Don Briggs, president of the Louisiana Oil and Gas Association, [recently accused] the Louisiana Tax Commission (LTC) of “doubling” oil and gas property tax assessments for 2011 as compared to 2010. [The charge] is needlessly inflammatory and … downright false or misleading.
Briggs insinuates the cost of lateral sections of horizontal wells should be excluded from property tax assessment of subsurface oil and gas property per the LTC’s Rules and Regulations. He asserts that an LTC rule change to include in assessed value certain improvements and equipment used to drill horizontal wells is “unfair and unreasonable.” He further purports this rule change will cause a “mass exodus” of oil and gas companies from Louisiana.
The fact is that the cost of the lateral segment of a horizontal well represents equipment and improvements, including installation thereof, that are fully and legally taxable under the laws of the state. Operators of conventionally drilled wells (vertical only) pay property taxes based on the exact same type of costs and equipment. What makes horizontal wells any different?
It should be noted that the LTC’s new rule raised the 2011 schedule cost values for oil and gas properties by just over 4 percent from 2010. Also, the depreciation schedule adopted by the LTC for 2011 effectively wipes out the increase in schedule value for existing properties. It should not be overlooked in this discussion that the LTC’s adopted schedule values are less than half of actual total costs.
Assessors do not have the power to change tax laws and must apply them as written. The primary goal of all assessors is to assure that we have a fair and equitable tax system with no preferential treatment.
Industry spokesmen would have you believe this LTC rule change for 2011 will cause a doom and gloom situation, even accusing the LTC of hampering the Louisiana Department of Economic Development and the governor in their efforts to attract business to the state. According to an article published by the LSU Center for Energy Studies in the Oil & Gas Journal trade magazine, Louisiana was among the lowest of all states in terms of property tax burden on the oil and gas industry. Still, oil and gas companies aggressively seek preferential property tax relief during the LTC’s annual Rules and Regulations public hearings.

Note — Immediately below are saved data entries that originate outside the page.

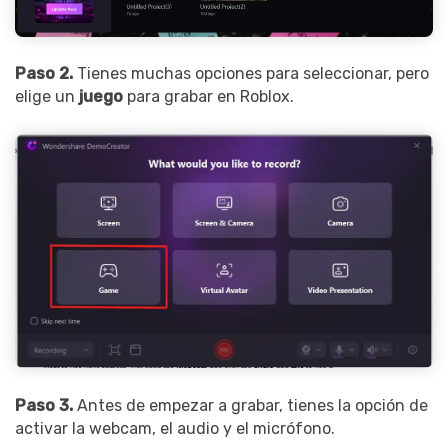
Paso 2.
Tienes muchas opciones para seleccionar, pero
elige un
juego
para grabar en Roblox.
Paso 3.
Antes de empezar a grabar, tienes la opción de
activar la webcam, el audio y el micrófono.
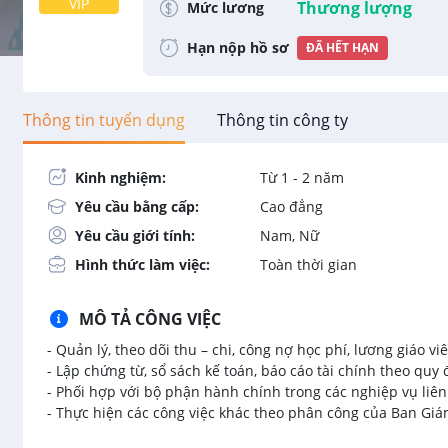
VIP
Thương lượng
Mức lương
Hạn nộp hồ sơ
ĐÃ HẾT HẠN
Thông tin tuyển dụng
Thông tin công ty
Kinh nghiệm:
Từ 1 - 2 năm
Yêu cầu bằng cấp:
Cao đẳng
Yêu cầu giới tính:
Nam, Nữ
Hình thức làm việc:
Toàn thời gian
MÔ TẢ CÔNG VIỆC
- Quản lý, theo dõi thu – chi, công nợ học phí, lương giáo vi
- Lập chứng từ, sổ sách kế toán, báo cáo tài chính theo quy 
- Phối hợp với bộ phận hành chính trong các nghiệp vụ liê
- Thực hiện các công việc khác theo phân công của Ban Giá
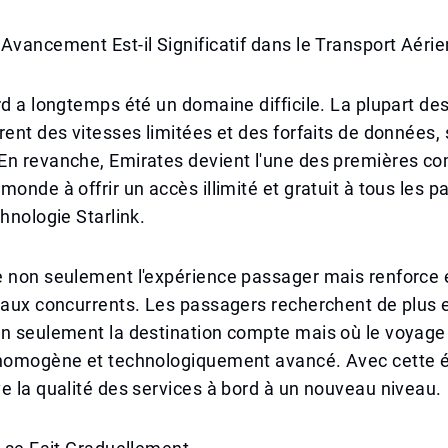
Avancement Est-il Significatif dans le Transport Aéri
rd a longtemps été un domaine difficile. La plupart d
rent des vitesses limitées et des forfaits de données,
En revanche, Emirates devient l'une des premières c
monde à offrir un accès illimité et gratuit à tous les 
chnologie Starlink.
e non seulement l'expérience passager mais renforce
 aux concurrents. Les passagers recherchent de plus 
n seulement la destination compte mais où le voyage 
 homogène et technologiquement avancé. Avec cette 
e la qualité des services à bord à un nouveau niveau.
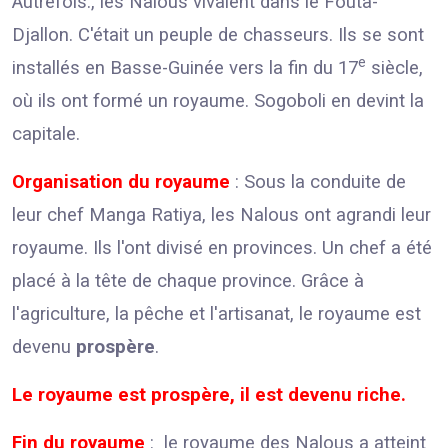
Autrefois., les Nalous vivaient dans le Fouta-
Djallon. C'était un peuple de chasseurs. Ils se sont
e
installés en Basse-Guinée vers la fin du 17
siècle,
où ils ont formé un royaume. Sogoboli en devint la
capitale.
Organisation du royaume
: Sous la conduite de
leur chef Manga Ratiya, les Nalous ont agrandi leur
royaume. Ils l'ont divisé en provinces. Un chef a été
placé à la tête de chaque province. Grâce à
l'agriculture, la pêche et l'artisanat, le royaume est
devenu
prospère
.
Le royaume est prospère, il est devenu riche.
Fin du royaume
: le royaume des Nalous a atteint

Taxes are a legitimate and typically minor cost of business no matter where you live. To afford transparency and credibility, we would encourage the LTC, LAA, tax recipient bodies, and industry to join in supporting legislative action in 2011 that would require all LTC Rules and Regulations hearings to be held at the State Capitol and broadcast live on the state’s network as is the case for legislative meetings.